PATRICIA CORNWELL. Unnatural Exposure

She picked up a remote control and two video displays blinked on, and I recognized the photographs deadoc had sent to me. They were big and in color on the screens, and I began to get nervous.

‘What are you doing?’ I asked my niece.

‘The basic question has always been, does an immersion into an environment actually improve the operator’s performance,’ she said, typing computer commands. ‘You never got a chance to be immersed in this environment. The crime scene.’

Both of us stared at the bloody stumps and lined-up body parts on the monitors, and a chill crept through me.

‘But suppose you could have that chance now?’ Lucy went on. ‘What if you could be inside deadoc’s room?’

I started to interrupt, but she would not let me.

‘What else might you see? What else might you do?’ she said, and when she got like this, she was almost manic. ‘What else might you learn about the victim and him?’

‘I don’t know if I can use something like this,’ I protested.

‘Sure you can. Now what I haven’t had time to do is add the synthetic sound. Well, except for the typical canned auditory cues. So a squelch is something opening, a click’s a switch being turned on or off, a ding usually means you’ve just bumped into something.’

‘Lucy,’ I said as she took my left arm, ‘what the hell are you talking about?’

She carefully pulled a DataGlove over my left hand, making sure it was snug.

‘We use gestures for human communication. And we can use gestures, or positions as we call them, to communicate with the computer, too,’ she explained.

The glove was black lycra with fiber-optic sensors mounted on the back of it. These were attached to a cable that led to the high-performance host computer that Lucy had been typing on. Next she picked up a helmet-mounted display that was connected to another cable, and fear fluttered through my breast as she headed my way.

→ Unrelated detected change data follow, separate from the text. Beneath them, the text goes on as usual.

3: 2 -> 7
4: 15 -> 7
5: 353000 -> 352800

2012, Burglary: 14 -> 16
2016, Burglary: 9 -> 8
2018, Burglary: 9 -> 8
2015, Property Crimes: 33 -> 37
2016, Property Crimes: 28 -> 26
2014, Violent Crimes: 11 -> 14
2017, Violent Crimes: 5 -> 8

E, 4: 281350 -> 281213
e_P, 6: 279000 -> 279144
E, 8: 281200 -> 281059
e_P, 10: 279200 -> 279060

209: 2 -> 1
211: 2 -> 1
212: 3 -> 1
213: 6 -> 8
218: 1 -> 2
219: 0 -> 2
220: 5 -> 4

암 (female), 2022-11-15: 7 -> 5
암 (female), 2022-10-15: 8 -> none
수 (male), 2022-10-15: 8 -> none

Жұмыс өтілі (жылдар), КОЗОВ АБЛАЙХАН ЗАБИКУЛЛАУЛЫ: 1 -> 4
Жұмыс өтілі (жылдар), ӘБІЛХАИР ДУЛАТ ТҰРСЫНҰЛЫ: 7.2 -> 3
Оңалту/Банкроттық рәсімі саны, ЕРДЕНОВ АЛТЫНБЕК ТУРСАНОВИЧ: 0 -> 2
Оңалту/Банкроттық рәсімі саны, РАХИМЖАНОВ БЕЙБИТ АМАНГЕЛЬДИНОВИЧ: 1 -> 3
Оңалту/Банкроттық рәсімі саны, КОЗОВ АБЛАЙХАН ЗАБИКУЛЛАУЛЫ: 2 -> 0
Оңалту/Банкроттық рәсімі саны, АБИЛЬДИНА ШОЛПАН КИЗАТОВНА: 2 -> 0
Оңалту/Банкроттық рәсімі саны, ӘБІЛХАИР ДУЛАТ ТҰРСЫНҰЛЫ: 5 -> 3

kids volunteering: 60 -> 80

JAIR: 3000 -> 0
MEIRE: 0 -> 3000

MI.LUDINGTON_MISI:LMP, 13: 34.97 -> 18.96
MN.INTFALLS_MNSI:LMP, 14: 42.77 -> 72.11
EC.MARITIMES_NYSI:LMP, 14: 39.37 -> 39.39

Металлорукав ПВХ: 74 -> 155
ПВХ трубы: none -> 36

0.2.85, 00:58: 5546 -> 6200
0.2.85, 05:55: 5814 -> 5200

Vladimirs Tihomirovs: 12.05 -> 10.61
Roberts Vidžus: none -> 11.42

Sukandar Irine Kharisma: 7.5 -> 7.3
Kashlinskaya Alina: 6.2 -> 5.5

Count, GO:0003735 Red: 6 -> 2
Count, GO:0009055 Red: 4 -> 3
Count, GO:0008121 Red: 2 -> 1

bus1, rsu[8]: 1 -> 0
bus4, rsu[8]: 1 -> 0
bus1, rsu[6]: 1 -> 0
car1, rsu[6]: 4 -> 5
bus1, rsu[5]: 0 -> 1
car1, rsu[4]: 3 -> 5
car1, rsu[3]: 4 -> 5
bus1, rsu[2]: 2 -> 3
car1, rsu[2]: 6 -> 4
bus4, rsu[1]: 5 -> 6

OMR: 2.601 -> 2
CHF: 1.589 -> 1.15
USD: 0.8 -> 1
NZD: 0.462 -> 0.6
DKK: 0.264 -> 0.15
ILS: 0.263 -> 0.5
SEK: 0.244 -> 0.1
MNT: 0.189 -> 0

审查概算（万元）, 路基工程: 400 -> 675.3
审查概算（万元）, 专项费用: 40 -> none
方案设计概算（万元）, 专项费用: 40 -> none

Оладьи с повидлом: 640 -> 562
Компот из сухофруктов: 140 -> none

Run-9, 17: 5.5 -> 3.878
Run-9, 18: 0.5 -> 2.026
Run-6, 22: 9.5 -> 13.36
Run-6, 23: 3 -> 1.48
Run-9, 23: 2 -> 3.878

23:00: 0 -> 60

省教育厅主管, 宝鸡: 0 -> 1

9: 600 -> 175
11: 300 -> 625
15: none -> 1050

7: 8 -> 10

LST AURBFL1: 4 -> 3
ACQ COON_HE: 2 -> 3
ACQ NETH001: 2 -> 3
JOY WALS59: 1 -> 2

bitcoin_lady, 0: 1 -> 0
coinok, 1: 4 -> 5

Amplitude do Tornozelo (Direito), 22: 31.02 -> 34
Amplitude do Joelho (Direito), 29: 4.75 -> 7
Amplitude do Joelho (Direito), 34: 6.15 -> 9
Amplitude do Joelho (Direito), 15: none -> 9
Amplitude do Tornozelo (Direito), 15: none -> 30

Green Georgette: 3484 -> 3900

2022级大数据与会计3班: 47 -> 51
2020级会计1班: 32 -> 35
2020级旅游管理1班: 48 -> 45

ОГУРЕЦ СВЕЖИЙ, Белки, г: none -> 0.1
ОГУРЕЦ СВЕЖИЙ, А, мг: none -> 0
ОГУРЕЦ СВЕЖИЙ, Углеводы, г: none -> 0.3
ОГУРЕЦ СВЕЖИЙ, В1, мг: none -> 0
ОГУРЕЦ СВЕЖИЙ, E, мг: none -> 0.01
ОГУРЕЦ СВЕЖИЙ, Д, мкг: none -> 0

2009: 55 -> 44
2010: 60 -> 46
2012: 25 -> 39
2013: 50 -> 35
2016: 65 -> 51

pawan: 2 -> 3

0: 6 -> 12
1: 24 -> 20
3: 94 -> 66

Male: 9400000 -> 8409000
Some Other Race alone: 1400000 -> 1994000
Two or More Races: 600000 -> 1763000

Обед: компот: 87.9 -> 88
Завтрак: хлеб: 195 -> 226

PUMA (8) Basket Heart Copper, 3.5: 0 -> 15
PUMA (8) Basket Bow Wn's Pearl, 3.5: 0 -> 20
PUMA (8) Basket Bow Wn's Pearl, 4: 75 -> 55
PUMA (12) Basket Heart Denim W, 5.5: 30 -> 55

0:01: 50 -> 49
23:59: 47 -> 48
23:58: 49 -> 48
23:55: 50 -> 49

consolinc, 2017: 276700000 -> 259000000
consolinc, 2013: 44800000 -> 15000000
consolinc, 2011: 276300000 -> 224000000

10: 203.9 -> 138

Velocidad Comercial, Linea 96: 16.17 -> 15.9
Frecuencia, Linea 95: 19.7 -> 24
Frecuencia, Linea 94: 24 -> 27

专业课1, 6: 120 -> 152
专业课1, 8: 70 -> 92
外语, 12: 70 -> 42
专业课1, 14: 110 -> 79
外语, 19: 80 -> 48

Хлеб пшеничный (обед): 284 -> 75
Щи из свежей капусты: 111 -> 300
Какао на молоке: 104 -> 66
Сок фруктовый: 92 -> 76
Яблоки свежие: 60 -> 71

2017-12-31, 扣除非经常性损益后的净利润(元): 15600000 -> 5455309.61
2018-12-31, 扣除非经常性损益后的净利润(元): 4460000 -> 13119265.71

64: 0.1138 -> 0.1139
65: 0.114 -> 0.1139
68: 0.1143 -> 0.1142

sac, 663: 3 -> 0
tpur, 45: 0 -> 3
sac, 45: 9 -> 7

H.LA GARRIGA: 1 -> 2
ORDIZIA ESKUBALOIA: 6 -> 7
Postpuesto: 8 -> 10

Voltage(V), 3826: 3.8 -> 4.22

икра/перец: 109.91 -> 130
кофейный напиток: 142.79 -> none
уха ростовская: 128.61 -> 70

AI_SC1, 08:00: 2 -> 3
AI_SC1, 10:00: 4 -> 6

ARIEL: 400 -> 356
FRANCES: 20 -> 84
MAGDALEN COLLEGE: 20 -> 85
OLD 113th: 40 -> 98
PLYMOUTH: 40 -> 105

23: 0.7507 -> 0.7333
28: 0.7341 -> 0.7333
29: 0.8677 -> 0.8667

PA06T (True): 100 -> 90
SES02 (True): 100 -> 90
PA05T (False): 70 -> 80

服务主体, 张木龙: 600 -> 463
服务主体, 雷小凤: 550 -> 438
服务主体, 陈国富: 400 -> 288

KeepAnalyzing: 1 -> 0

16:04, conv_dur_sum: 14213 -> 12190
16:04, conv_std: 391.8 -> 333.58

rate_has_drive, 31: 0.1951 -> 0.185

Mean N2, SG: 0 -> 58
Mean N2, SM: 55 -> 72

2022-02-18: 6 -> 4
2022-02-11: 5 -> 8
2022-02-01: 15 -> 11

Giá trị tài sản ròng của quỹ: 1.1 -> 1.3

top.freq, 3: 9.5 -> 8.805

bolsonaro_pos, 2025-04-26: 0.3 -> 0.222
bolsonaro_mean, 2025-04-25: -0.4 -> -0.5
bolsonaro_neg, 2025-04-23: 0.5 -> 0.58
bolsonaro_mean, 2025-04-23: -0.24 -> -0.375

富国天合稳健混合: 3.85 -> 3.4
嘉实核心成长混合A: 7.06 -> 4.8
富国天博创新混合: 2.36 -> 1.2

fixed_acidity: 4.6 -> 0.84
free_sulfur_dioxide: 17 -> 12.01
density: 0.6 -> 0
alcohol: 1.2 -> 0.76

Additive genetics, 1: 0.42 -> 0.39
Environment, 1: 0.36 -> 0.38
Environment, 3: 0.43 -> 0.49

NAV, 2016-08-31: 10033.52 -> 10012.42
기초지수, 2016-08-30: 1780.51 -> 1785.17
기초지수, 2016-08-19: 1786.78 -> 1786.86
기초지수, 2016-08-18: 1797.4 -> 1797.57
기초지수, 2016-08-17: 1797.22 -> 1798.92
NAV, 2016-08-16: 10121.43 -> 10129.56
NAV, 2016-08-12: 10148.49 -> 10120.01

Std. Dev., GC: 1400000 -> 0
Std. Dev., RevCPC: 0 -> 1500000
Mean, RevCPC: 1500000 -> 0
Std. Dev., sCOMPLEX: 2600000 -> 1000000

‘One VPL Eyephone HRX,’ she cheerfully said. ‘Same thing they’re using at NASA’s Ames Research Center, which is where I discovered it.’ She was adjusting cables and straps. ‘Three hundred and fifty thousand color elements. Superior resolution and wide field of vision.’

She placed the helmet on top of my head, and it felt heavy and covered my eyes.

‘What you’re looking into are liquid crystal displays, or LCDs, your basic video displays. Glass plates, electrodes and molecules doing all kinds of cool things. How does it feel?’

‘Like I’m going to fall down and suffocate.’

I was beginning to panic the way I had when I’ d first learned how to scuba dive.

‘You’re not going to do either.’ She was very patient, her hand steadying me. ‘Relax. It’s normal to be phobic at first. I’ll tell you what to do. Now you stand still and take deep breaths. I’m going to put you in.’

She made adjustments, tightening the display around my head, then returned to the host computer. I was blind and off balance, a tiny TV in front of each eye.

‘Okay, here we go,’ she said. ‘Don’t know if it will do any good, but can’t hurt to try.’

Keys clicked, and I was thrown inside that room. She began instructing me about what to do with my hand to fly forward or faster, or in reverse, and how to release and grab. I moved my index finger, made clicking motions, brought my thumb near my palm and moved my arm across my chest as I broke out in a sweat. I spent a good five minutes on the ceiling and walking into walls. At one point, I was on top of the table where the torso lay on its bloody blue cover, stepping on evidence and the dead.

‘I think I might throw up,’ I said.

‘Just hold still for a minute,’ Lucy said. ‘Catch your breath.’

I gestured as I started to say something more, and was instantly on the virtual floor, as if I had fallen from the air.

‘That’s why I told you to hold still,’ she said as she watched what I was doing on the monitors. ‘Now move your hand in and point with your first two fingers toward where you hear my voice coming from. Better?’